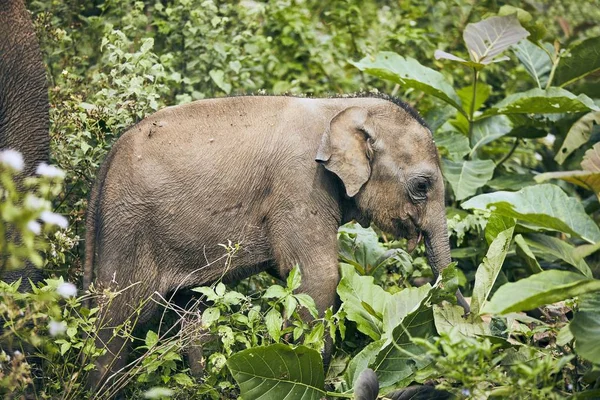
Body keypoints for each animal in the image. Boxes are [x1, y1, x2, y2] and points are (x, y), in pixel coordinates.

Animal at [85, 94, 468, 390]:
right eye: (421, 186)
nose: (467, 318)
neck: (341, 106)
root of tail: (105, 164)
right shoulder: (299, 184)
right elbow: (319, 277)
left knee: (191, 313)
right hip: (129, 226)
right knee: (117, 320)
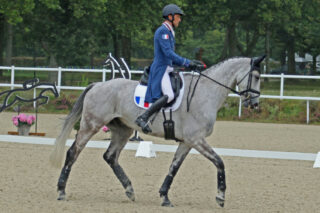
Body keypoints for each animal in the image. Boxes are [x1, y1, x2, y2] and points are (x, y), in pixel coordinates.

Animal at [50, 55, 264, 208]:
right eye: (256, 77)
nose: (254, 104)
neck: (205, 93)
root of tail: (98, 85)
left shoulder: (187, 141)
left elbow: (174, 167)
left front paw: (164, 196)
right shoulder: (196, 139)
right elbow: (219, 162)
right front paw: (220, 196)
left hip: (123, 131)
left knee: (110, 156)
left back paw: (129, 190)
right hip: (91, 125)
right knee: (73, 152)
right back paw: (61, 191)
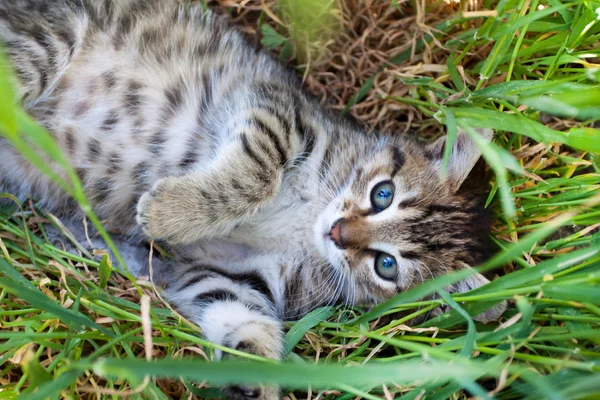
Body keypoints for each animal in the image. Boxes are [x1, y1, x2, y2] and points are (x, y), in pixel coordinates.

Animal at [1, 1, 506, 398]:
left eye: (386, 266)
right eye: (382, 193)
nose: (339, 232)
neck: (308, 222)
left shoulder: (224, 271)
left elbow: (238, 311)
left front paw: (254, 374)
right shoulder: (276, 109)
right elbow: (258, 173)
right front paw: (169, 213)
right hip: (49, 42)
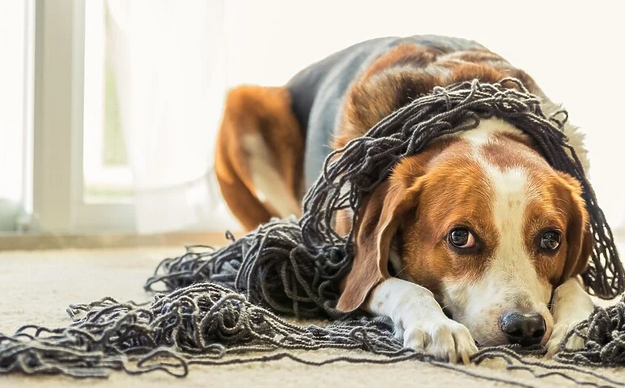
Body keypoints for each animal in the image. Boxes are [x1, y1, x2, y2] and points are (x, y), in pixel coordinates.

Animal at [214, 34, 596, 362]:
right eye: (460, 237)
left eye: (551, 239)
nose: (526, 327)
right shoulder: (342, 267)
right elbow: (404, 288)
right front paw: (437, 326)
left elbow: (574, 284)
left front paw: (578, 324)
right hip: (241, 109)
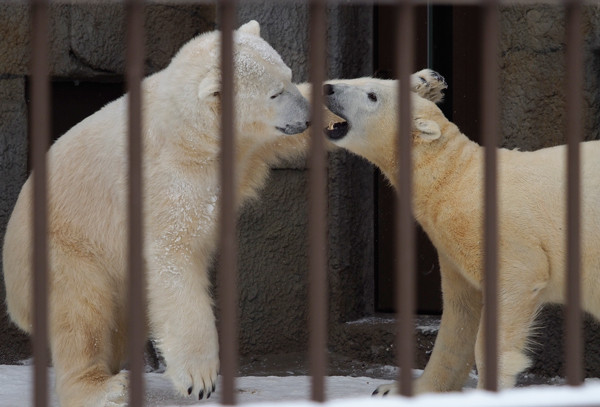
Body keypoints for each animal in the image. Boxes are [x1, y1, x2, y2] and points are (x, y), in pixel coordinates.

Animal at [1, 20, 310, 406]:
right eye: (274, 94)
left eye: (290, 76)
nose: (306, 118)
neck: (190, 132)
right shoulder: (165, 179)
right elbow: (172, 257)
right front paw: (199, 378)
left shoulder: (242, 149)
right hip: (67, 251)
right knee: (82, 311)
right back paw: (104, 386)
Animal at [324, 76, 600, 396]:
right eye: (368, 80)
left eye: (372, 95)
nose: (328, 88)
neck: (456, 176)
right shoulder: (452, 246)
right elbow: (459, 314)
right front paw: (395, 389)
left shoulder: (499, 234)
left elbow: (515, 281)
# # #
**TASK TO CARRY OUT**
Quote the listing above, but only from the line that shows "left eye: (386, 266)" through the line that shows "right hip: (49, 42)".

**FINISHED TASK**
left eye: (386, 266)
right eye: (382, 193)
nose: (339, 232)
neck: (308, 222)
left shoulder: (224, 271)
left elbow: (238, 311)
left front paw: (254, 374)
right shoulder: (276, 109)
right elbow: (258, 173)
right front paw: (169, 213)
right hip: (49, 42)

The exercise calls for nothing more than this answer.